▶ TASK ITEM: Output all entries exactly; images excluded.

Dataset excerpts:
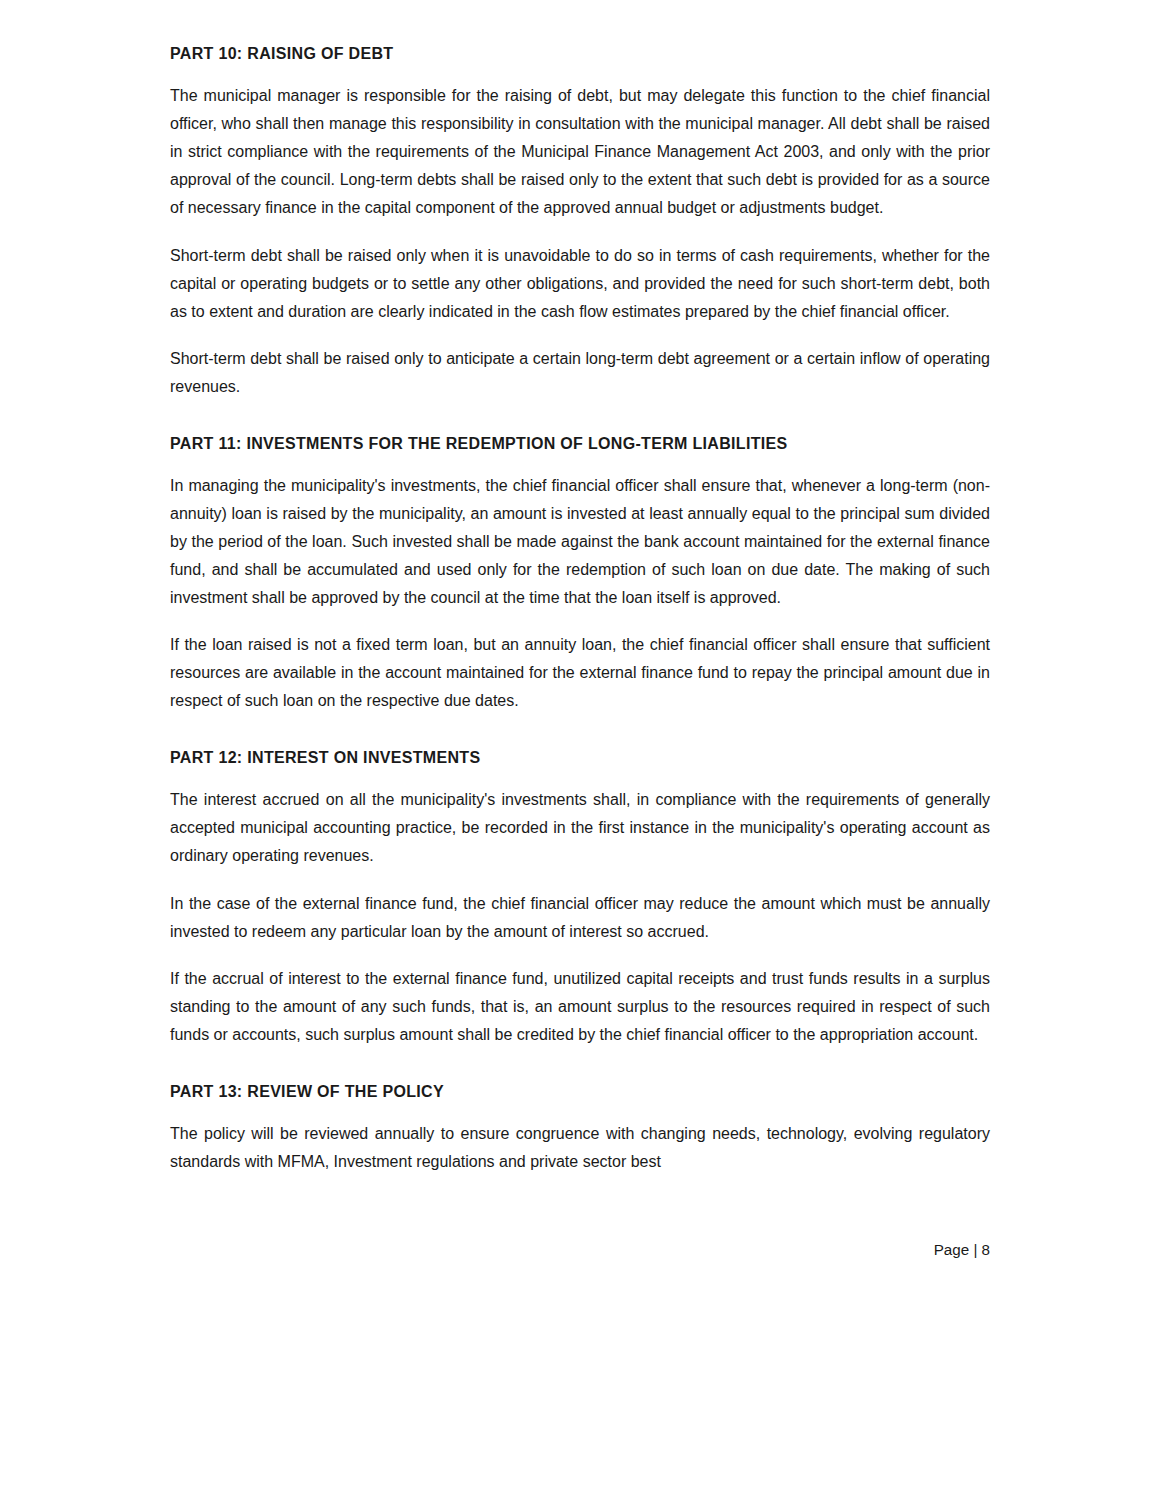Part 10: Raising of Debt
The municipal manager is responsible for the raising of debt, but may delegate this function to the chief financial officer, who shall then manage this responsibility in consultation with the municipal manager. All debt shall be raised in strict compliance with the requirements of the Municipal Finance Management Act 2003, and only with the prior approval of the council. Long-term debts shall be raised only to the extent that such debt is provided for as a source of necessary finance in the capital component of the approved annual budget or adjustments budget.
Short-term debt shall be raised only when it is unavoidable to do so in terms of cash requirements, whether for the capital or operating budgets or to settle any other obligations, and provided the need for such short-term debt, both as to extent and duration are clearly indicated in the cash flow estimates prepared by the chief financial officer.
Short-term debt shall be raised only to anticipate a certain long-term debt agreement or a certain inflow of operating revenues.
Part 11: Investments for the Redemption of Long-Term Liabilities
In managing the municipality's investments, the chief financial officer shall ensure that, whenever a long-term (non-annuity) loan is raised by the municipality, an amount is invested at least annually equal to the principal sum divided by the period of the loan. Such invested shall be made against the bank account maintained for the external finance fund, and shall be accumulated and used only for the redemption of such loan on due date. The making of such investment shall be approved by the council at the time that the loan itself is approved.
If the loan raised is not a fixed term loan, but an annuity loan, the chief financial officer shall ensure that sufficient resources are available in the account maintained for the external finance fund to repay the principal amount due in respect of such loan on the respective due dates.
Part 12: Interest on Investments
The interest accrued on all the municipality's investments shall, in compliance with the requirements of generally accepted municipal accounting practice, be recorded in the first instance in the municipality's operating account as ordinary operating revenues.
In the case of the external finance fund, the chief financial officer may reduce the amount which must be annually invested to redeem any particular loan by the amount of interest so accrued.
If the accrual of interest to the external finance fund, unutilized capital receipts and trust funds results in a surplus standing to the amount of any such funds, that is, an amount surplus to the resources required in respect of such funds or accounts, such surplus amount shall be credited by the chief financial officer to the appropriation account.
Part 13: Review of the Policy
The policy will be reviewed annually to ensure congruence with changing needs, technology, evolving regulatory standards with MFMA, Investment regulations and private sector best
Page | 8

▶ EXERCISE OUTPUT:
Part 10: Raising of Debt
The municipal manager is responsible for the raising of debt, but may delegate this function to the chief financial officer, who shall then manage this responsibility in consultation with the municipal manager. All debt shall be raised in strict compliance with the requirements of the Municipal Finance Management Act 2003, and only with the prior approval of the council. Long-term debts shall be raised only to the extent that such debt is provided for as a source of necessary finance in the capital component of the approved annual budget or adjustments budget.
Short-term debt shall be raised only when it is unavoidable to do so in terms of cash requirements, whether for the capital or operating budgets or to settle any other obligations, and provided the need for such short-term debt, both as to extent and duration are clearly indicated in the cash flow estimates prepared by the chief financial officer.
Short-term debt shall be raised only to anticipate a certain long-term debt agreement or a certain inflow of operating revenues.
Part 11: Investments for the Redemption of Long-Term Liabilities
In managing the municipality's investments, the chief financial officer shall ensure that, whenever a long-term (non-annuity) loan is raised by the municipality, an amount is invested at least annually equal to the principal sum divided by the period of the loan. Such invested shall be made against the bank account maintained for the external finance fund, and shall be accumulated and used only for the redemption of such loan on due date. The making of such investment shall be approved by the council at the time that the loan itself is approved.
If the loan raised is not a fixed term loan, but an annuity loan, the chief financial officer shall ensure that sufficient resources are available in the account maintained for the external finance fund to repay the principal amount due in respect of such loan on the respective due dates.
Part 12: Interest on Investments
The interest accrued on all the municipality's investments shall, in compliance with the requirements of generally accepted municipal accounting practice, be recorded in the first instance in the municipality's operating account as ordinary operating revenues.
In the case of the external finance fund, the chief financial officer may reduce the amount which must be annually invested to redeem any particular loan by the amount of interest so accrued.
If the accrual of interest to the external finance fund, unutilized capital receipts and trust funds results in a surplus standing to the amount of any such funds, that is, an amount surplus to the resources required in respect of such funds or accounts, such surplus amount shall be credited by the chief financial officer to the appropriation account.
Part 13: Review of the Policy
The policy will be reviewed annually to ensure congruence with changing needs, technology, evolving regulatory standards with MFMA, Investment regulations and private sector best
Page | 8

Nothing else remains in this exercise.